Jornal Estado de Minas

Meninas que vivem em abrigos da capital têm normas rígidas

Roupas de cama e comida deve ser igual para todas. Desde cedo, os adolescentes são incentivados a construir a autonomia, participando de cursos profissionalizantes, monitorias e aulas de música

Sandra Kiefer
Aos 13 anos, Vanessa estuda muito e não vê a hora de começar a trabalhar e deixar o abrigo - Foto: Tulio Santos/EM/D.A Press
A entidade de acolhimento das meninas acima de 12 anos é uma verdadeira mansão, com três andares, duas piscinas e jardins bem cuidados em um bairro de classe média de Belo Horizonte. Não há placas para identificá-la como abrigo. Deveria ser apenas uma casa comum, mas o conceito de instituição impõe-se logo na entrada. Perto da porta estão enfileiradas 14 mochilas escolares, idênticas, pertencentes a cada uma das moradoras. Nos quartos, as roupas de cama exibem a mesma estampa. Até a comida é igual.


Ninguém pode servir o próprio prato. É preciso entrar na fila para receber a refeição, entregue pela cozinheira pela abertura do refeitório. “Se a menina gosta mais de algo, não poderá servir mais.

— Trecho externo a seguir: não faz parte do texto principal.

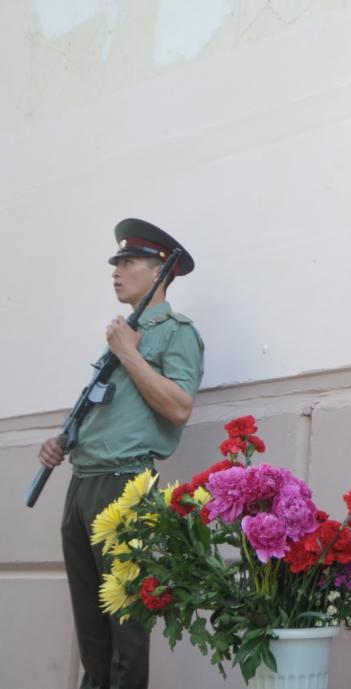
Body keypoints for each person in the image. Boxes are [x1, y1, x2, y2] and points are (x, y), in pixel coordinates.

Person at [37, 219, 204, 689]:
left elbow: (179, 407)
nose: (117, 271)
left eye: (128, 262)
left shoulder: (175, 333)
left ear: (159, 273)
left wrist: (130, 354)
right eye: (117, 262)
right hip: (84, 483)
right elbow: (107, 408)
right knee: (91, 631)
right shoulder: (121, 335)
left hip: (125, 485)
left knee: (126, 630)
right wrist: (63, 442)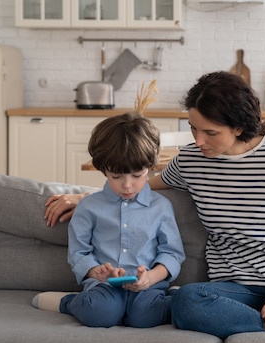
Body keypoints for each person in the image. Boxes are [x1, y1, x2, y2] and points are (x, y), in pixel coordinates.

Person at [44, 72, 265, 339]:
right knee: (186, 301)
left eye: (209, 132)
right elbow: (134, 187)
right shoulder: (192, 160)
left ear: (237, 127)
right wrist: (83, 197)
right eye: (193, 128)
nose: (198, 141)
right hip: (231, 290)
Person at [34, 112, 185, 329]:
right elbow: (79, 253)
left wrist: (151, 278)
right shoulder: (88, 207)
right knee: (101, 315)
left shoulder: (160, 207)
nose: (127, 185)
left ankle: (169, 296)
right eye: (116, 176)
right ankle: (67, 302)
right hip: (103, 286)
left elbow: (172, 253)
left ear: (150, 167)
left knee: (145, 317)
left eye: (137, 175)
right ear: (103, 169)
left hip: (148, 286)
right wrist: (97, 272)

Tampouco pode rejeitar berinjela, por exemplo”, explica a artista Dulce Couto, contratada pela Prefeitura de Belo Horizonte com a missão de desenvolver uma metodologia capaz de ajudar a personalizar os abrigos. O trabalho chamou a atenção de uma pesquisadora da Alemanha, que passou um mês em BH absorvendo o método para ser aplicado na Europa.

Ao chegar ao abrigo, Dulce percebeu que não havia critérios para a separação das roupas de cada uma das meninas. Até as calcinhas eram retiradas de uma pilha amontoada na lavanderia. Com a ajuda das adolescentes, a artista costurou e bordou sacolas individualizadas para as roupas íntimas, que passaram a ficar dependuradas na beirada da cama. Também as cabeceiras receberam almofadas com a foto de cada uma, na cor escolhida por elas. “O quarto da minha filha tem a cara dela, com bichos de pelúcia e porta-retratos. Foi pensando nisso que criei pequenos ‘santuários’, construindo espaços privativos dentro do coletivo”, explica.

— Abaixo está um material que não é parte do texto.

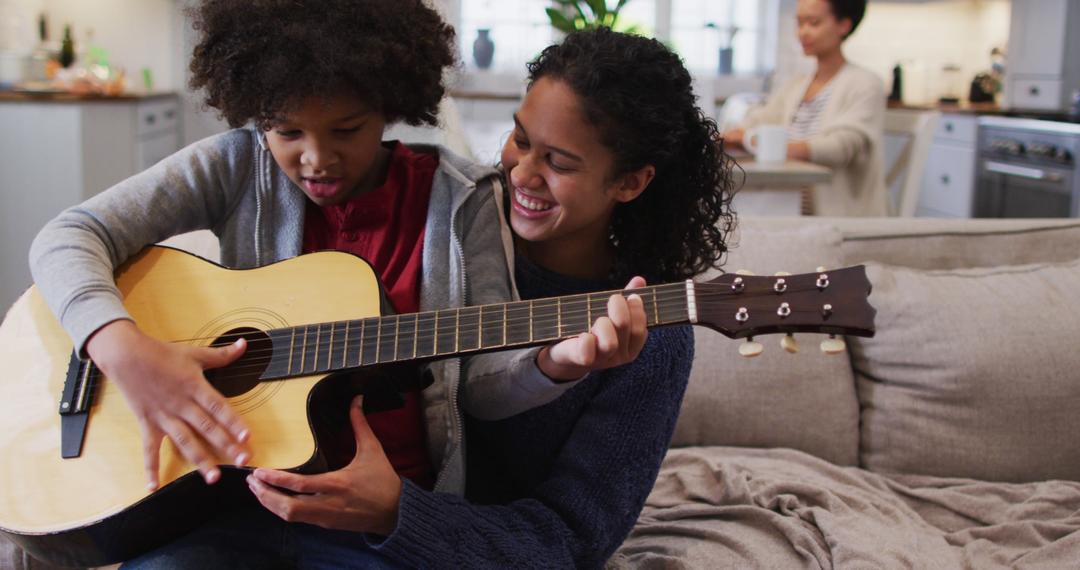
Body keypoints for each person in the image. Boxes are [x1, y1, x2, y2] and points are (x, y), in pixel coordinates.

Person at [28, 1, 645, 567]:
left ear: (390, 105)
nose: (316, 158)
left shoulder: (464, 200)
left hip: (378, 517)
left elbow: (481, 386)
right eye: (286, 131)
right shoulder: (237, 164)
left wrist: (554, 364)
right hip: (224, 502)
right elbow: (69, 236)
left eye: (346, 130)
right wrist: (122, 349)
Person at [246, 28, 736, 569]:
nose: (521, 173)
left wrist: (396, 512)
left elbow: (571, 539)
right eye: (520, 140)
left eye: (561, 163)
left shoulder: (652, 336)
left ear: (630, 183)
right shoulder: (450, 228)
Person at [725, 0, 887, 217]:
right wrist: (732, 135)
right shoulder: (797, 84)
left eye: (814, 22)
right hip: (787, 207)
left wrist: (755, 142)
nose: (803, 32)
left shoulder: (866, 83)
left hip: (836, 218)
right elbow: (761, 120)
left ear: (844, 25)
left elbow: (840, 147)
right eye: (799, 23)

Nas entidades de acolhimento da capital mineira nunca falta alimentação de boa qualidade nem roupas doadas em grande quantidade, muitas delas até de grife. A situação é oposta à da maioria dos barracões das famílias de origem. Desde cedo, os adolescentes são incentivados a construir a autonomia, participando de cursos profissionalizantes, monitorias e aulas de música. “No entanto, mesmo quando as roupas são novas, elas nunca foram escolhidas pelas garotas. Quando duas delas gostam da mesma blusa, é preciso fazer um sorteio.
Elas sempre têm de pensar umas nas outras ao tomar uma decisão”, conta a artista.

IDENTIFICAÇÃO Antes do trabalho de Dulce Couto, as garotas incendiavam a casa e quebravam objetos, ocorrência comum nos abrigos para adolescentes, tidos como os mais difíceis de administrar. “Acontece o mesmo no Brasil, na Alemanha ou em Cingapura. Para gostar do lugar onde moram, as crianças e adolescentes precisam se identificar com o ambiente. É preciso plantar sementes de afeto na casa, de modo a contagiar quem mora ali dentro”, ensina.

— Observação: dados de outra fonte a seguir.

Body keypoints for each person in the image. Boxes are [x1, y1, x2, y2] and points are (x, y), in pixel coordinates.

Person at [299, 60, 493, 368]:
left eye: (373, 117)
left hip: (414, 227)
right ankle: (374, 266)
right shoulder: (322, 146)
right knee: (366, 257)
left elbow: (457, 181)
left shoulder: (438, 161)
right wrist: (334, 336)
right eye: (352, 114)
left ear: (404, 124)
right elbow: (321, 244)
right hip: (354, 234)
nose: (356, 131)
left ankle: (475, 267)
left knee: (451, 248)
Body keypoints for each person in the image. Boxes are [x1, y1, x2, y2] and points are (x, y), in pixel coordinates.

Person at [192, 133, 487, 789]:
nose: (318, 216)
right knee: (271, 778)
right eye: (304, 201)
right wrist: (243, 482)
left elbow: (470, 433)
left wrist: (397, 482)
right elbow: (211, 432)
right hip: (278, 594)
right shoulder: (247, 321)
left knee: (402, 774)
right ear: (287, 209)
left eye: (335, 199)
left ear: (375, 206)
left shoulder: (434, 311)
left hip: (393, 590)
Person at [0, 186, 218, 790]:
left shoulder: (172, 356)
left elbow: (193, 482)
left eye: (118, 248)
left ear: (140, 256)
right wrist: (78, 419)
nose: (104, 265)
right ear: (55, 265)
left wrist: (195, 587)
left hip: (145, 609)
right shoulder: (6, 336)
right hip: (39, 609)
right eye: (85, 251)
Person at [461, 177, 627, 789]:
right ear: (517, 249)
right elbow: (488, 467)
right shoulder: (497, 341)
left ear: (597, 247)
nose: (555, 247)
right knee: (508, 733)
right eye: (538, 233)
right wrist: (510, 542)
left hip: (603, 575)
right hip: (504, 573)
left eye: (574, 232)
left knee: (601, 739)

“Quando vou passear na casa da minha madrinha, nos fins de semana, dá saudade das meninas do abrigo, mas lá é diferente. O que eu mais gosto é de conversar com ela, que é minha amigona. Tenho liberdade de expor minha opinião e de falar sobre qualquer assunto”, confessa Vanessa* (nome fictício), de 13 anos, que conquistou o prêmio de melhor aluna da escola, por dois anos seguidos. “Quero muito estudar, me formar e trabalhar para sair logo do abrigo. O que mais me atrapalha é a idade”, diz ela, com uma aflição incomum para a pouca idade.
Ela ainda nem completou os 14 anos exigidos para se inscrever nos programas de aprendiz.